Attraction management platform innovator Convious and market research experts Baker Richards have unveiled the results of research into consumer attitudes to dynamic pricing for visitor attractions. The companies are sharing these strategic insights into how pricing variations can be effectively used by destinations to give guests a better experience, increase sales and optimize attendance.
The research interviewed 550 adults in the U.K. who have been to a visitor attraction in the last 12 months and identified two groups, those who tend towards visiting leisure venues such as theme parks, waterparks and adventure playgrounds, and those prefer cultural destinations including museums, galleries and historic properties.
The research revealed that dynamic pricing is not widely understood amongst the public, with less than a quarter of respondents having heard the term previously. However, when presented with examples of dynamically priced tickets 80% of respondents chose to buy there and then.
Andy Povey, Managing Director for U.K. and Ireland at Convious explains: “This fits with our experience in the real world — consumers like to get a deal and tend to purchase earlier when they are offered a lower price.”
One key finding was that price options, alongside scarcity and uncertainty, have the ability to change behavior. When presented with different prices by time of day, 42% of respondents said that they would choose to visit at a cheaper time.

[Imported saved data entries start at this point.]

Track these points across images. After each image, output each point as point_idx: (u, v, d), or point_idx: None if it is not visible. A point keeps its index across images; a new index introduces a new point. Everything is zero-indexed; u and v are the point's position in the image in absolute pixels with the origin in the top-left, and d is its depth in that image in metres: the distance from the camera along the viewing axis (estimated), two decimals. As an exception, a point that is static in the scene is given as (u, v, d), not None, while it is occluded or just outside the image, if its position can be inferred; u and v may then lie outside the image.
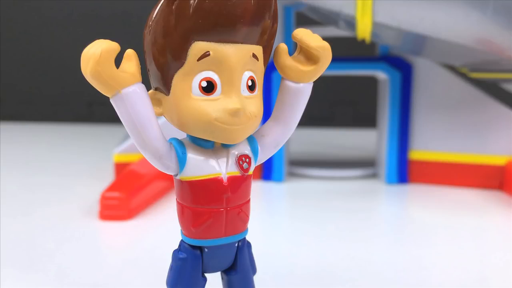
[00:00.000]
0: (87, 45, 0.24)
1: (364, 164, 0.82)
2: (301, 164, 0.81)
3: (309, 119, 1.16)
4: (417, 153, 0.73)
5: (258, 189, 0.71)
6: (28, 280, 0.42)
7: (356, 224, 0.57)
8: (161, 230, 0.54)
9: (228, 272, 0.30)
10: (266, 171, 0.75)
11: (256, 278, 0.31)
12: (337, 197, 0.68)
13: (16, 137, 1.23)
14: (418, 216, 0.61)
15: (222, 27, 0.24)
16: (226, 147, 0.28)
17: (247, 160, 0.28)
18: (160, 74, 0.26)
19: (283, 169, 0.75)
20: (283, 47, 0.28)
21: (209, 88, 0.25)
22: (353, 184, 0.75)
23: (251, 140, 0.29)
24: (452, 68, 0.72)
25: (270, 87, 0.72)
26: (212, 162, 0.27)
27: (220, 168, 0.27)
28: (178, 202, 0.28)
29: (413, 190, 0.71)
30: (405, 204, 0.67)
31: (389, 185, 0.73)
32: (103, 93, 0.25)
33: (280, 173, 0.75)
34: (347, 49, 0.77)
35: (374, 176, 0.79)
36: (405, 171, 0.73)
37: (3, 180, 0.77)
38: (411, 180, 0.74)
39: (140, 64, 0.26)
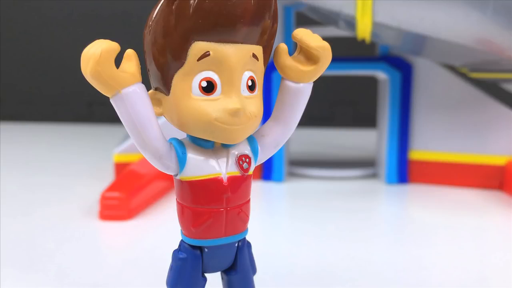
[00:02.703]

Povey states, “Again this fits with our real world experience. Attractions that use dynamic pricing to manage distribution of visitors through the week and even day report increases in income and guest satisfaction.”

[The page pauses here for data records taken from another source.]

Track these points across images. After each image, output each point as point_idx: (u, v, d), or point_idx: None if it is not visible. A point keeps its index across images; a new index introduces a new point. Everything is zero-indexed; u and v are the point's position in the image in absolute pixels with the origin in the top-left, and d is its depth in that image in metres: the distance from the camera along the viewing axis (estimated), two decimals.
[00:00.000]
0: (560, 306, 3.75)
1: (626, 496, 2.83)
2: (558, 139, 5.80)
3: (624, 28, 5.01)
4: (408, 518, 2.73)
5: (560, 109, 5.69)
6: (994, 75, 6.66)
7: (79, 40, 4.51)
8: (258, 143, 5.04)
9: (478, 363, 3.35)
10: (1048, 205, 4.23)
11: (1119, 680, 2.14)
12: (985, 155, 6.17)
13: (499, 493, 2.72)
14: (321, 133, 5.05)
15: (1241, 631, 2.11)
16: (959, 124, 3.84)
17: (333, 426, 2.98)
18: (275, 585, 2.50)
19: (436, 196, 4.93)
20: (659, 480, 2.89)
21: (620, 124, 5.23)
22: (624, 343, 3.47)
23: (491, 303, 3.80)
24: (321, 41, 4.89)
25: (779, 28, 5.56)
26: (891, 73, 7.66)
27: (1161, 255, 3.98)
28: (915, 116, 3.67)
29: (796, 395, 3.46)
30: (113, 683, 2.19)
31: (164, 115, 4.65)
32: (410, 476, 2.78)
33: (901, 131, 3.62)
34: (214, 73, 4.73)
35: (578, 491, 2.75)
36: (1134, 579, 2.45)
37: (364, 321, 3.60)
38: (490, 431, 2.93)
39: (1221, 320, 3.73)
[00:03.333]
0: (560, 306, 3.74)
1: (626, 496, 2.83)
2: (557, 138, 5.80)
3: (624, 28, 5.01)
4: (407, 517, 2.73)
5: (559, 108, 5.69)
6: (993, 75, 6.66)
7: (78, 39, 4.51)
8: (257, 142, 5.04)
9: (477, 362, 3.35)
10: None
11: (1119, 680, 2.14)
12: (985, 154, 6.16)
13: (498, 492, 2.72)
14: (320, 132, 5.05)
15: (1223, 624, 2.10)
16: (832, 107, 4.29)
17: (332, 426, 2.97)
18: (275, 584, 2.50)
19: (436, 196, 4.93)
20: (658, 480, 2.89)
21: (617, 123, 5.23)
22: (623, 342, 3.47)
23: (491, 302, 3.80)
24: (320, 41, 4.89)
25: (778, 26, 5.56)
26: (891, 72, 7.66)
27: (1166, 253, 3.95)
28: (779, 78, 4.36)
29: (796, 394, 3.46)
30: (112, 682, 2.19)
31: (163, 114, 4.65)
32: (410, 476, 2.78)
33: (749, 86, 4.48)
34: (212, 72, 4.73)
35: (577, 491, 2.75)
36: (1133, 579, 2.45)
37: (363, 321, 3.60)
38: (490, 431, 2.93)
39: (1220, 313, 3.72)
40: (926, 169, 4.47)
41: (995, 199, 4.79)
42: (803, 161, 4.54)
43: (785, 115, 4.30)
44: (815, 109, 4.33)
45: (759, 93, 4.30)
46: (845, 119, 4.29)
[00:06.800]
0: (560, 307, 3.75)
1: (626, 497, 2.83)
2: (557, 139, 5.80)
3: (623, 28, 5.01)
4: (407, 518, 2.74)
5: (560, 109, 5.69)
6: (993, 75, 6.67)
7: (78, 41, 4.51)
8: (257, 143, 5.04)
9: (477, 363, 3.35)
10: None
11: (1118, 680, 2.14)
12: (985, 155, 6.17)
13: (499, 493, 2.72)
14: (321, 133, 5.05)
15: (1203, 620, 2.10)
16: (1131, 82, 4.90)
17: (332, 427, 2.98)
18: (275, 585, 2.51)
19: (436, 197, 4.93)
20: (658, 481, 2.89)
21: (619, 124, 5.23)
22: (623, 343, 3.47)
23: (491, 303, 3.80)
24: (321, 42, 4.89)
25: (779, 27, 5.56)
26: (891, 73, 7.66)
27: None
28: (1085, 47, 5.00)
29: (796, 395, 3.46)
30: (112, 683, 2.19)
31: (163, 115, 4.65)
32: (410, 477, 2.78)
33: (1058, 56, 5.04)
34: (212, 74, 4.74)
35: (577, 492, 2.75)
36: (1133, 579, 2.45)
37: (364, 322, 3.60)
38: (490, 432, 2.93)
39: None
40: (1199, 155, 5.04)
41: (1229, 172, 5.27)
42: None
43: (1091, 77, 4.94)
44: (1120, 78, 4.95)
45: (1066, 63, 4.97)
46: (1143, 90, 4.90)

A major outcome from the research is that clear communication is essential to help people make a good choice and understand how to benefit from the variations in pricing.
“People generally accept that prices can be different at different times of day, days of the week, or month,” says Povey. Venues that focus on communicating why the price has changed rather than the different prices are not answering the question that the guest is asking.
When faced with some criteria for price variations, 68% don’t think it’s okay to increase prices when a destination is busier than usual, but 61% think it is ok to lower prices when it is less busy. Dynamic pricing is most effective when simple and transparent and doesn’t bombard people with too many options.
Povey comments: “Dynamic pricing has been a hot topic in the attractions industry for the past 5 years or so. It’s very easy to fall into the trap of assuming that ‘dynamic’ means ‘increased’ and while it’s true [that] dynamic pricing does allow increases to ticket prices that is not the largest benefit. When implemented correctly dynamic pricing can improve guest experience, broaden and diversify audiences and improve financial results for the venue.”
Robin Cantrill-Fenwick, Chief Executive, Baker Richards comments: “The research highlights something many attractions will recognize — there is intrinsic price sensitivity in the market because of the economic conditions. However, dynamic pricing is an increasingly popular tool which encourages visitors to book in advance, helping the attraction to predict and manage their costs, and providing a range of price points to the prospective visitor. The experience in other industries has been that so long as prospective visitors are aware that prices are fluid but fair, they accept the practice and adapt their behaviour to take advantage of savings.
“By educating visitors into this way of thinking, destinations can manage capacity, increase visitor numbers and give guests a better experience by spreading visitor ingress. At a time when incomes are being hit across the board, dynamic pricing can arguably be fairer than a traditional concessions model, as it opens up lower prices to anyone who needs them — so long as they book early.”